- REQUIRED TASKS
A) Answer these questions about the post on stopword removal in the R tm package, one line each, marked (i), (ii), (iii):
(i) What function does the poster pass to tm_map together with stopwords('english')?
(ii) What minimum word length is set in the control list for DocumentTermMatrix?
(iii) Which two stopwords appear in the output of findFreqTerms?
B) Extend the post on stopword removal in the R tm package, starting after its final line.

- SELECTED EXCERPT
R tm removeWords stopwords is not removing stopwords

问题

I'm using the R tm package, and find that almost none of the tm_map functions that remove elements of text are working for me.

By 'working' I mean for example, I'll run:

d <- tm_map(d, removeWords, stopwords('english'))

but then when I run

ddtm <- DocumentTermMatrix(d, control = list(
    weighting = weightTfIdf,
    minWordLength = 2))
findFreqTerms(ddtm, 10)

I still get:

[1] the     this

...etc., and a bunch of other stopwords.

I see no error indicating something has gone wrong. Does anyone know what this is, and how to make stopword-removal function correctly, or diagnose what's going wrong for me?

UPDATE

There is an error earlier up that I didn't catch:

Refreshing GOE props...
---Registering Weka Editors---
Trying to add database driver (JDBC): RmiJdbc.RJDriver - Warning, not in CLASSPATH?

- DATASET CONTENT
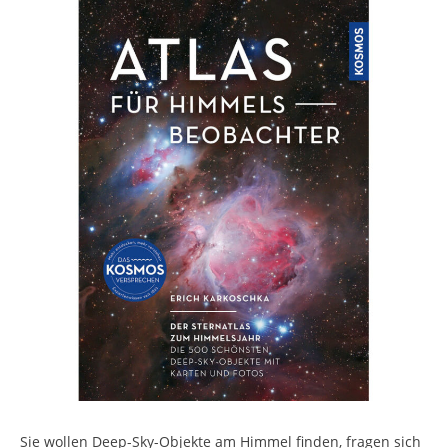
Sie wollen Deep-Sky-Objekte am Himmel finden, fragen sich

- EXPECTED RESULTS
A)
(i) removeWords
(ii) 2
(iii) the, this

B)
Trying to add database driver (JDBC): jdbc.idbDriver - Warning, not in CLASSPATH?
Trying to add database driver (JDBC): org.gjt.mm.mysql.Driver - Warning, not in CLASSPATH?
Trying to add database driver (JDBC): com.mckoi.JDBCDriver - Warning, not in CLASSPATH?
Trying to add database driver (JDBC): org.hsqldb.jdbcDriver - Warning, not in CLASSPATH?
[KnowledgeFlow] Loading properties and plugins...
[KnowledgeFlow] Initializing KF...

It is Weka that is removing stopwords in tm, right? So this could be my problem?

Update 2

From this, this error appears to be unrelated. It's about the db, not about stopwords.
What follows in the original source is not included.